*** LISTED RECORDS Section Begins ***

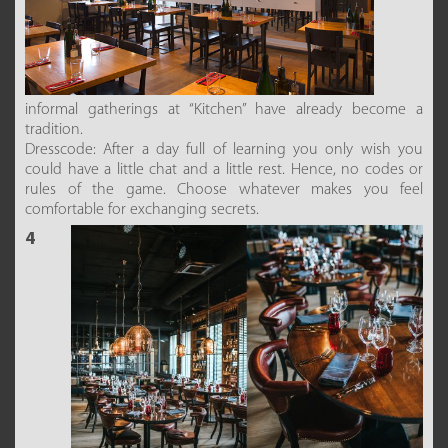
informal gatherings at “Kitchen” have already become a
tradition.
Dresscode: After a day full of learning you only wish you
could have a little chat and a little rest. Hence, no codes or
rules of the game. Choose whatever makes you feel
comfortable for exchanging secrets.
4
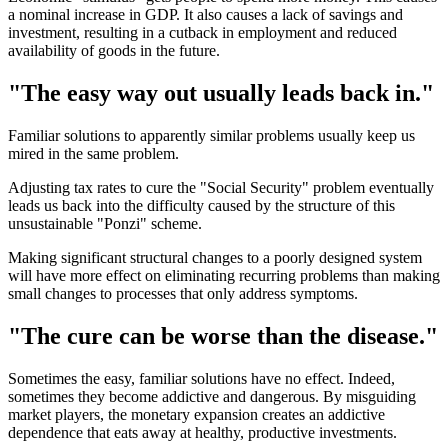
a nominal increase in GDP. It also causes a lack of savings and
investment, resulting in a cutback in employment and reduced
availability of goods in the future.
"The easy way out usually leads back in."
Familiar solutions to apparently similar problems usually keep us
mired in the same problem.
Adjusting tax rates to cure the "Social Security" problem eventually
leads us back into the difficulty caused by the structure of this
unsustainable "Ponzi" scheme.
Making significant structural changes to a poorly designed system
will have more effect on eliminating recurring problems than making
small changes to processes that only address symptoms.
"The cure can be worse than the disease."
Sometimes the easy, familiar solutions have no effect. Indeed,
sometimes they become addictive and dangerous. By misguiding
market players, the monetary expansion creates an addictive
dependence that eats away at healthy, productive investments.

*** LISTED RECORDS Section Ends ***

# WORK REQUEST
What you give back should be the lines from the one with "Sometimes the easy, familiar" to the end of the data, copied exactly, both ends included.

# ANSWER TO THIS TASK
Sometimes the easy, familiar solutions have no effect. Indeed,
sometimes they become addictive and dangerous. By misguiding
market players, the monetary expansion creates an addictive
dependence that eats away at healthy, productive investments.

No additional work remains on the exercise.